Work required » Copy out the stretch of data from the line containing "Imagine the torso" through the line containing "Answer: approximately 225°", both included, word for word.

Data extracts »
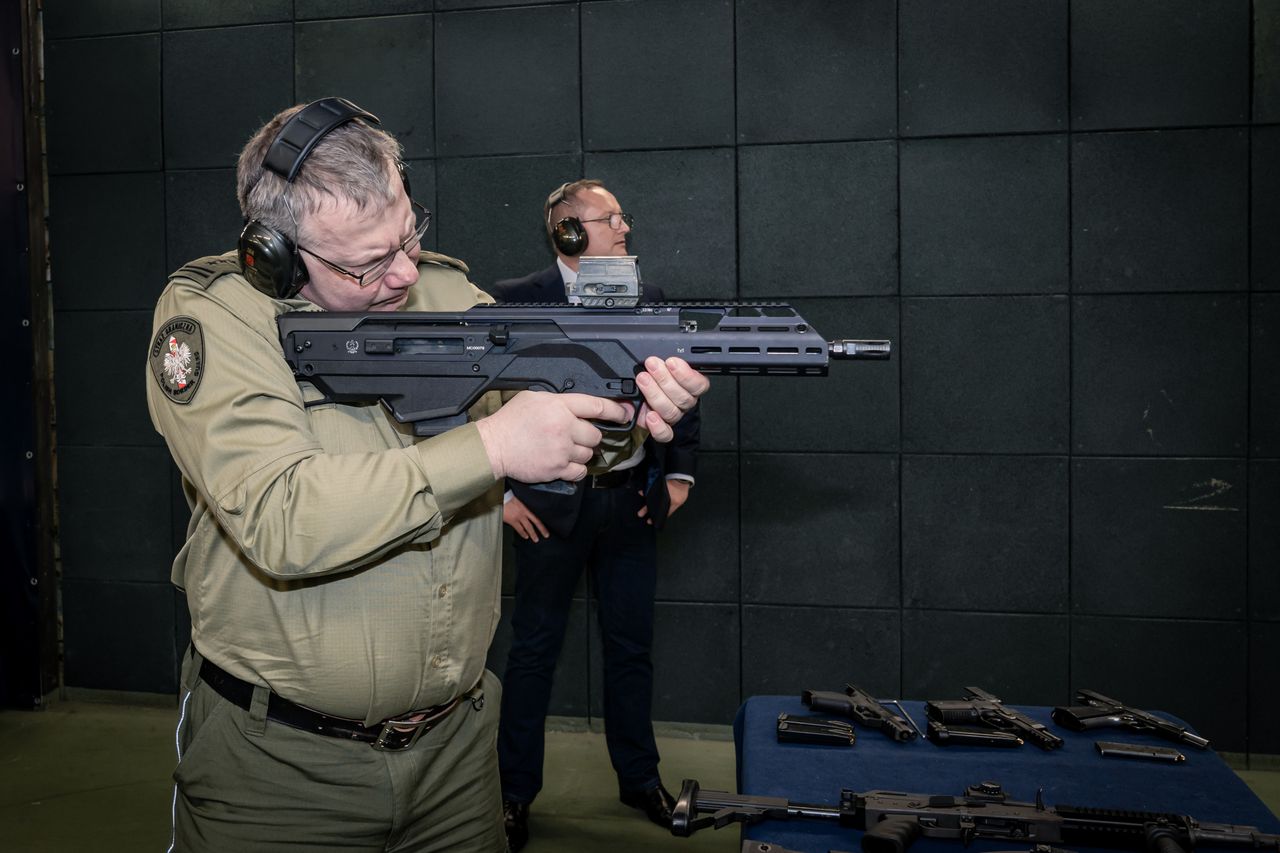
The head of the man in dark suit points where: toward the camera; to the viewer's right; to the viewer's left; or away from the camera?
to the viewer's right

--

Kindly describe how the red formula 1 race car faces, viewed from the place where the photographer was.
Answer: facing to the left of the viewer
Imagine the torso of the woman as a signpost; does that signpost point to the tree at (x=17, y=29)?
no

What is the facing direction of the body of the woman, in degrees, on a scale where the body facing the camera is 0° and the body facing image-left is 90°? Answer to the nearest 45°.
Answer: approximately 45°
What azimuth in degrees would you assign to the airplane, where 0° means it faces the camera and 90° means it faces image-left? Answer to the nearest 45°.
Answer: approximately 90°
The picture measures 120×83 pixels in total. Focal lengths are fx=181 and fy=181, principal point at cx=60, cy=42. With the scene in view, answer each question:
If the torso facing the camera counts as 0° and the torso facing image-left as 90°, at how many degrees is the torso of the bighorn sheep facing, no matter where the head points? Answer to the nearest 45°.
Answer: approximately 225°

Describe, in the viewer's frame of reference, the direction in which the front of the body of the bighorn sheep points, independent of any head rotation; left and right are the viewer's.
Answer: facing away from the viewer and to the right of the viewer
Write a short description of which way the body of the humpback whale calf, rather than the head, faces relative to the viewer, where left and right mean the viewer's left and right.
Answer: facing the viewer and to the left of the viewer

Result of this exercise »
Imagine the torso of the woman as a signpost; does that signpost point to the tree at (x=17, y=29)?
no

What is the facing direction of the body of the woman, in degrees, on a scale where the body facing the camera is 0° and the body facing image-left is 90°? Answer to the nearest 45°.
Answer: approximately 45°
What azimuth in degrees would you assign to the airplane, where 0° means it faces the camera and 90° means it faces image-left? Answer to the nearest 45°.
Answer: approximately 90°
The picture measures 120×83 pixels in total. Focal lengths are fx=181 and fy=181, principal point at cx=60, cy=42. With the scene in view, answer each question:
If the torso facing the camera counts as 0° and the torso facing image-left as 90°, at how many degrees is the torso of the bighorn sheep facing, no matter where the head points? Answer to the nearest 45°.
Answer: approximately 225°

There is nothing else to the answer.